- Born: June 7, 1959 (age 67) Australia
- Citizenship: Australia
- Occupations: Writer, author, playwright
- Writing career
- Genres: Comedy, fiction, theatre
- Website: simondodd.com.au

= Simon Dodd =

Simon Dodd (born 7 June 1959) is an Australian comedy writer, author, playwright and feature writer. He is the recipient of ten Australian Writers' Guild AWGIE Awards as part of the writing team behind such successful TV series as Good News Week and The Glass House. His list of credits includes popular Australian comedy TV shows from the late 1980s until today. He also wrote for Logies host Andrew Denton in 1999 and 2000. In 2014, he produced and directed his Absurdist comedy stage-play Plaything at the Factory Theatre for the Sydney Comedy Festival, garnering a number of positive reviews.

Simon has worked with Andrew Denton, Doug Mulray, Paul McDermott, Wil Anderson and Amanda Keller. He is co-writer with Bruce Griffiths of 26 episodes of the animated TV series The Flamin’ Thongs.
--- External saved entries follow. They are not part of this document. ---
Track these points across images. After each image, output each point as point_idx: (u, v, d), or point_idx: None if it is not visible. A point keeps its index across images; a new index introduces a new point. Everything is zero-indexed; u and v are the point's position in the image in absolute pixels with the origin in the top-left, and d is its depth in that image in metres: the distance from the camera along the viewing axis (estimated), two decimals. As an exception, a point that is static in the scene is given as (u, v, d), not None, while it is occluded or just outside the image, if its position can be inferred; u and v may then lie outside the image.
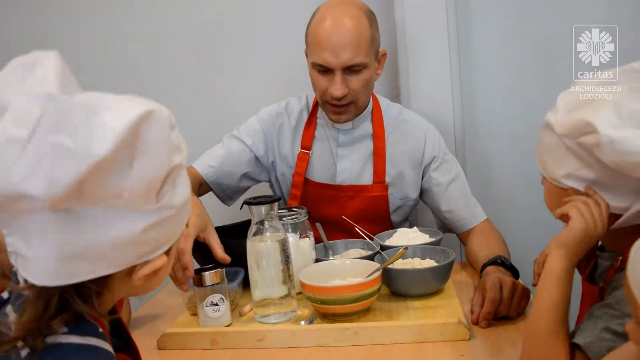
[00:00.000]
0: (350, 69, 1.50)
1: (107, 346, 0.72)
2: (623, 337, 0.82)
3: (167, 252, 0.76)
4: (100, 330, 0.72)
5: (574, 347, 0.88)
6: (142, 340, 1.28)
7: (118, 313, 0.88)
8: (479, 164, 2.06)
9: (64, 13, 2.20)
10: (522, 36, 1.97)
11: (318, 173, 1.69)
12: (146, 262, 0.73)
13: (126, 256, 0.71)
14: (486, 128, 2.05)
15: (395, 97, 2.03)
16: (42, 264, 0.67)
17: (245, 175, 1.69)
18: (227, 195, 1.72)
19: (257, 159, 1.70)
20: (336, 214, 1.63)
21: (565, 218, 0.93)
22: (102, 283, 0.71)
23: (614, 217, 0.90)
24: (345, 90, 1.52)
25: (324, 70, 1.52)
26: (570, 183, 0.92)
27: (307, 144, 1.68)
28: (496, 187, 2.08)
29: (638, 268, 0.61)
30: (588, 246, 0.92)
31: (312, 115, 1.69)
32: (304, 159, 1.68)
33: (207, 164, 1.67)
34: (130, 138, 0.63)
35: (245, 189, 1.76)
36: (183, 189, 0.73)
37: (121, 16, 2.18)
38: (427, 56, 1.90)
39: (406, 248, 1.33)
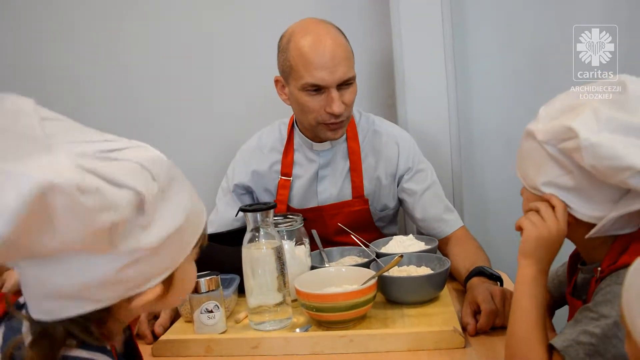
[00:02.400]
0: (343, 84, 1.50)
1: None
2: (600, 338, 0.83)
3: (167, 280, 0.75)
4: (108, 347, 0.73)
5: (553, 350, 0.89)
6: (137, 347, 1.28)
7: (132, 329, 0.88)
8: (474, 171, 2.07)
9: (58, 15, 2.20)
10: (518, 44, 1.98)
11: (300, 198, 1.69)
12: (140, 294, 0.72)
13: (111, 294, 0.70)
14: (482, 136, 2.05)
15: (391, 105, 2.03)
16: (30, 300, 0.69)
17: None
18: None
19: (242, 196, 1.72)
20: (322, 231, 1.63)
21: (521, 230, 0.98)
22: (102, 312, 0.71)
23: (589, 226, 0.92)
24: (343, 105, 1.51)
25: (316, 90, 1.50)
26: (549, 191, 0.94)
27: (287, 170, 1.68)
28: (492, 194, 2.08)
29: (630, 297, 0.62)
30: (551, 249, 0.94)
31: (289, 142, 1.68)
32: (285, 186, 1.68)
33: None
34: (33, 211, 0.59)
35: None
36: (159, 228, 0.71)
37: (116, 19, 2.18)
38: (423, 65, 1.90)
39: (402, 256, 1.33)
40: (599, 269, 0.92)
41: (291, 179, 1.68)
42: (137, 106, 2.21)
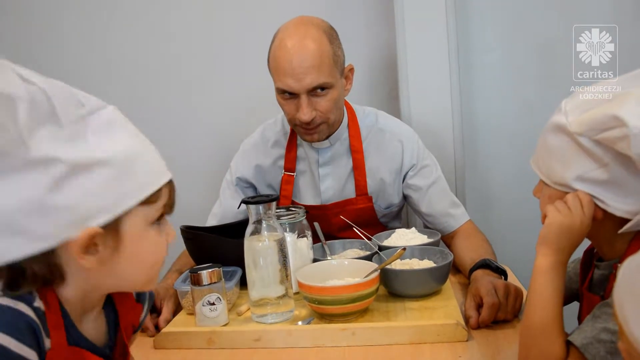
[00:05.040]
0: (315, 91, 1.47)
1: (34, 317, 0.73)
2: None
3: (113, 232, 0.75)
4: (36, 304, 0.73)
5: (570, 344, 0.87)
6: (139, 339, 1.27)
7: (124, 336, 0.88)
8: (478, 165, 2.06)
9: (58, 13, 2.20)
10: (521, 38, 1.98)
11: (304, 194, 1.68)
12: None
13: (45, 227, 0.70)
14: (485, 129, 2.05)
15: (394, 98, 2.03)
16: None
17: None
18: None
19: (246, 189, 1.71)
20: (326, 228, 1.62)
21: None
22: (47, 265, 0.73)
23: (618, 221, 0.90)
24: (313, 113, 1.49)
25: (289, 94, 1.49)
26: (580, 186, 0.91)
27: (290, 166, 1.66)
28: (495, 188, 2.08)
29: (622, 293, 0.61)
30: (572, 240, 0.92)
31: (292, 137, 1.66)
32: (289, 182, 1.67)
33: (209, 225, 1.67)
34: None
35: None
36: (84, 148, 0.71)
37: (115, 16, 2.18)
38: (426, 58, 1.89)
39: (404, 249, 1.32)
40: (619, 265, 0.91)
41: (295, 174, 1.67)
42: (138, 100, 2.20)
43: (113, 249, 0.75)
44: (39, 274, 0.73)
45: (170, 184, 0.81)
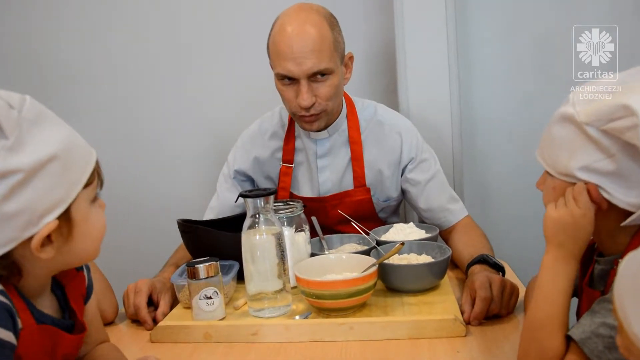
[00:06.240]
0: (315, 77, 1.47)
1: (5, 300, 0.75)
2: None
3: (66, 219, 0.77)
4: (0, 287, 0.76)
5: (570, 340, 0.87)
6: (135, 333, 1.27)
7: (73, 306, 0.90)
8: (476, 159, 2.06)
9: (46, 14, 2.18)
10: (521, 31, 1.97)
11: (302, 186, 1.68)
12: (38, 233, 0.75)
13: (1, 234, 0.72)
14: (484, 123, 2.04)
15: (392, 91, 2.02)
16: None
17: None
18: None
19: (243, 183, 1.71)
20: (324, 221, 1.61)
21: None
22: (6, 266, 0.75)
23: (621, 213, 0.89)
24: (313, 99, 1.48)
25: (289, 80, 1.48)
26: (585, 176, 0.90)
27: (288, 158, 1.66)
28: (493, 182, 2.07)
29: (622, 289, 0.61)
30: (570, 234, 0.90)
31: (290, 129, 1.65)
32: (287, 173, 1.66)
33: (207, 219, 1.66)
34: None
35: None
36: (32, 149, 0.73)
37: (113, 11, 2.16)
38: (425, 50, 1.89)
39: (402, 243, 1.32)
40: (620, 260, 0.90)
41: (293, 166, 1.66)
42: (135, 95, 2.19)
43: (66, 235, 0.79)
44: None
45: (97, 161, 0.84)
Simon is also the author of the novel Death By Muttonbird and the stage play Plaything.

He has also written features for the Sydney Morning Herald and HQ Magazine, as well as a number of travel pieces for lifestyle magazines. Simon lives in Waverton, New South Wales with his wife, magazine editor Margaret Megard, and their Burmese Blue cat, Mymble.